● What is required
Verbatim copy, images removed: write out the entries below.

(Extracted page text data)
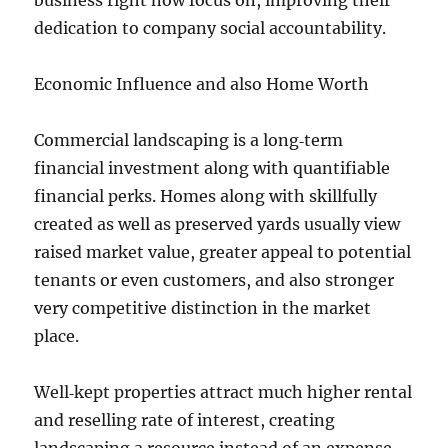
business right now focus on, improving their
dedication to company social accountability.
Economic Influence and also Home Worth
Commercial landscaping is a long‑term
financial investment along with quantifiable
financial perks. Homes along with skillfully
created as well as preserved yards usually view
raised market value, greater appeal to potential
tenants or even customers, and also stronger
very competitive distinction in the market
place.
Well‑kept properties attract much higher rental
and reselling rate of interest, creating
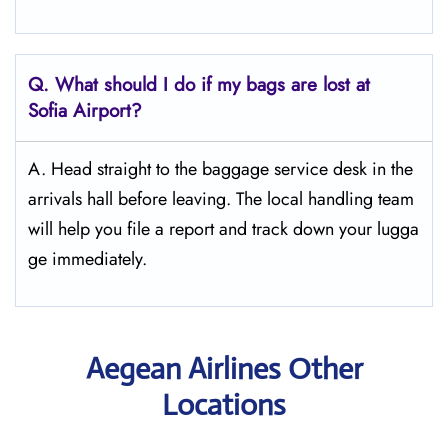
Q. What should I do if my bags are lost at
Sofia
Airport?
A. Head straight to the baggage service desk in the
arrivals hall before leaving. The local handling team
will help you file a report and track down your lugga
ge immediately.
Aegean Airlines Other
Locations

● Reply
business right now focus on, improving their
dedication to company social accountability.
Economic Influence and also Home Worth
Commercial landscaping is a long‑term
financial investment along with quantifiable
financial perks. Homes along with skillfully
created as well as preserved yards usually view
raised market value, greater appeal to potential
tenants or even customers, and also stronger
very competitive distinction in the market
place.
Well‑kept properties attract much higher rental
and reselling rate of interest, creating
Q. What should I do if my bags are lost at
Sofia
Airport?
A. Head straight to the baggage service desk in the
arrivals hall before leaving. The local handling team
will help you file a report and track down your lugga
ge immediately.
Aegean Airlines Other
Locations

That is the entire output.